Differentiating synovial cell sarcoma from histiocytic sarcoma is crucial because of their similar histological features but distinct biological behaviors and treatments. Amputation followed by adjuvant chemotherapy is commonly recommended for high-grade synovial cell sarcoma [
12]. In contrast, histiocytic sarcoma is highly invasive and metastasizes extensively, with poor treatment responses [
13-
15]. Immunohistochemistry using markers, such as CD18 and vimentin, helps distinguish between the 2 [
1,
2].
Imaging modalities, such as CT and MRI, are crucial for evaluating joint tumors, providing detailed information on the tumor size, bone involvement, local invasion, and metastasis.
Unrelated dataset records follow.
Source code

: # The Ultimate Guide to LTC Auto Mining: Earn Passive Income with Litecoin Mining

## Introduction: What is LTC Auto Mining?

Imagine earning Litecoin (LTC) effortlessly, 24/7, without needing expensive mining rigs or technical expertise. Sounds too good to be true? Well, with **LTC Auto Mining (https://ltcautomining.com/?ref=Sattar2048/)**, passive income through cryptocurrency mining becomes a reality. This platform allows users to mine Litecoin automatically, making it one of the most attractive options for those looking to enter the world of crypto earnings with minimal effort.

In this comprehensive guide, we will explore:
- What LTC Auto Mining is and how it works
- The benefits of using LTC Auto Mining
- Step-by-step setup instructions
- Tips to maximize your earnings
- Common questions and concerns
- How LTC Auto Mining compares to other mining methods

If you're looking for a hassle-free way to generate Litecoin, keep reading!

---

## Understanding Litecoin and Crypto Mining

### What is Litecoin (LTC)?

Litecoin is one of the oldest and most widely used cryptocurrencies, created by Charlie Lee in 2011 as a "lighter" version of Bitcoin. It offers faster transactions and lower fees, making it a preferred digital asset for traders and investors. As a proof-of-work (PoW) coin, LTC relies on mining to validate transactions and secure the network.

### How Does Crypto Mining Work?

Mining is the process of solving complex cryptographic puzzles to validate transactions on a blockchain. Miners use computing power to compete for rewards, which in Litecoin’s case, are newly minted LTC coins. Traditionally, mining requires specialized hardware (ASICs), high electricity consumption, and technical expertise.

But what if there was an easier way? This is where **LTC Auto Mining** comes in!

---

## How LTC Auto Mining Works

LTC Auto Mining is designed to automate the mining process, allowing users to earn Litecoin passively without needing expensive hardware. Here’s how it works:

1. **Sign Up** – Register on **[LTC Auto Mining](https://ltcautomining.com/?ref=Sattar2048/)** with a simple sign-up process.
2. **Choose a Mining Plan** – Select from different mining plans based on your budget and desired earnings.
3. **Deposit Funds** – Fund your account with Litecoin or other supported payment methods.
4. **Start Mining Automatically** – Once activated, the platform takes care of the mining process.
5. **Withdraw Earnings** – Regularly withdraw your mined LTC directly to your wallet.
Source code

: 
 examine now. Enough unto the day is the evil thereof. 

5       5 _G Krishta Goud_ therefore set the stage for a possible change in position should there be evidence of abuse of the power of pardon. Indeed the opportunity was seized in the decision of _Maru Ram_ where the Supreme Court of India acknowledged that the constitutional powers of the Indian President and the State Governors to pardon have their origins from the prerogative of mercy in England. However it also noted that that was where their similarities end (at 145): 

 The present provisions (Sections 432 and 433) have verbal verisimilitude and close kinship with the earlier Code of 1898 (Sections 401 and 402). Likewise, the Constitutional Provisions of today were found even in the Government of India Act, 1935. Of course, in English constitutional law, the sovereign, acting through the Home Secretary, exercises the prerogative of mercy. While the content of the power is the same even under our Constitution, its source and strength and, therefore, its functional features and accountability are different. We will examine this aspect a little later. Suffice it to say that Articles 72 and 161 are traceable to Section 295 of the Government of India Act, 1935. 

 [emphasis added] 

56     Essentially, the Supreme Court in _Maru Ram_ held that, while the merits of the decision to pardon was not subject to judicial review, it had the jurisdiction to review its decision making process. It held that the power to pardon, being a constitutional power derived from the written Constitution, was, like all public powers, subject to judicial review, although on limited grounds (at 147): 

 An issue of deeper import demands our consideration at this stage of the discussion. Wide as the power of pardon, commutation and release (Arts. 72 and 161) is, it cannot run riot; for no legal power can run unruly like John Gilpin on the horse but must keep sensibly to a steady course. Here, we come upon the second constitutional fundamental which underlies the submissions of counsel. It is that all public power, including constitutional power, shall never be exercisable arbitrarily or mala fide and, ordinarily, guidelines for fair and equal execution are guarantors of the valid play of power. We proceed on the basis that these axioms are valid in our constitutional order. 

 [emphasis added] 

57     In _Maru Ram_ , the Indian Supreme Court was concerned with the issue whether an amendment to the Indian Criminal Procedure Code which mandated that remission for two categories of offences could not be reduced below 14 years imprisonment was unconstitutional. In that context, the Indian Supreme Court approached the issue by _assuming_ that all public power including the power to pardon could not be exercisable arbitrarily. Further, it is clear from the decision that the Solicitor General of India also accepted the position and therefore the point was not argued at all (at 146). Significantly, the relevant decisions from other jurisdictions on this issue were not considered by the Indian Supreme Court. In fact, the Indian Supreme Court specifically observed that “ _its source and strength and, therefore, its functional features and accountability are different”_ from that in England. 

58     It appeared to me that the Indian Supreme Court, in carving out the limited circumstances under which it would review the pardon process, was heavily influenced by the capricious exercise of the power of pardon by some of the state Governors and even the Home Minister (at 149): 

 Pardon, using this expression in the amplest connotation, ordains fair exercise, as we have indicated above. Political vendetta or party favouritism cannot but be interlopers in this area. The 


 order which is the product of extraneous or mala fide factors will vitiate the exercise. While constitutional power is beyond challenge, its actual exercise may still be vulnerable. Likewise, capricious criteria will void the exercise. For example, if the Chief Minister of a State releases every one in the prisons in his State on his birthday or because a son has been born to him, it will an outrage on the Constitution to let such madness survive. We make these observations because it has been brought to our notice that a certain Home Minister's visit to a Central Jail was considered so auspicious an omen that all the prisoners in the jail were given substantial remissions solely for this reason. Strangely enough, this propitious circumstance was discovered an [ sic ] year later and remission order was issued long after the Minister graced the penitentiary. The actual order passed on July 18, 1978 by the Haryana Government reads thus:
CT is beneficial for evaluating bone destruction, while MRI provides superior soft tissue contrast for detecting soft tissue invasion and identifying the signal characteristics within the tumor.
In the present case, synovial cell sarcoma was diagnosed in the left stifle joint with extensive metastases suspected in the tarsal joint, lungs, lymph nodes, muscles, and myocardium. The MRI features characteristic of synovial sarcoma in humans [
6,
16,
17] are reported. In human medicine, MRI helps differentiate synovial sarcoma from other soft tissue tumors, particularly large tumors (> 5 cm), which typically exhibit triple signs and fluid-fluid levels and are associated with a poorer prognosis [
6,
16,
17]. The triple sign indicates the presence of necrotic, hemorrhagic, cystic, and cellular components within the tumor, which is reported in 35% to 57% of synovial sarcomas. The fluid-fluid levels are caused by tumor necrosis or sedimentation of blood products and are detected in 10% to 25% of cases. These features can also be observed in other soft tissue tumors and are not pathognomonic, but they are described more frequently in synovial sarcoma. In addition, calcification occurs in up to 30% of synovial sarcoma cases more frequently than in other soft tissue sarcomas, and extensive calcification has been associated with a more favorable prognosis [
6,
18]. The CT imaging findings of the present case, including minimal calcification, are similar to those of large-sized synovial sarcomas in human medicine. Rapid clinical deterioration is limited to an evaluation of the prognostic significance of calcification, but the prognosis would be poor given the presence of multiple metastases [
9,
16,
17,
19].
The regional and distant metastasis rate of synovial cell sarcoma was reported to be 22% to 31%, with common sites including regional lymph nodes and lungs [
9]. In the present case, the extensive metastases were detected in unusual locations, such as the talus, skeletal muscles, and myocardium, which represented the aggressive nature of this sarcoma. Although histologic confirmation of all suspected metastatic lesions was not performed, the CT and MRI findings strongly suggested extensive tumor metastasis. Metastases of synovial sarcoma in dogs have been reported in the liver, kidney, spleen, pleura, heart, skin, and brain, but their imaging features have not been described [
9,
20]. This highlights the importance of comprehensive imaging to assess the extent of metastasis in synovial cell sarcoma.
This paper presented the clinical significance of CT and MRI for assessing bone lysis and calcifications, tumor extent and metastasis, and in identifying the ‘triple sign’ and fluid-fluid levels in a synovial cell sarcoma in a dog. Recognition of these imaging features may raise suspicion for synovial sarcoma, even in periarticular tumors with multiple metastases. Further studies will be needed to confirm their diagnostic value.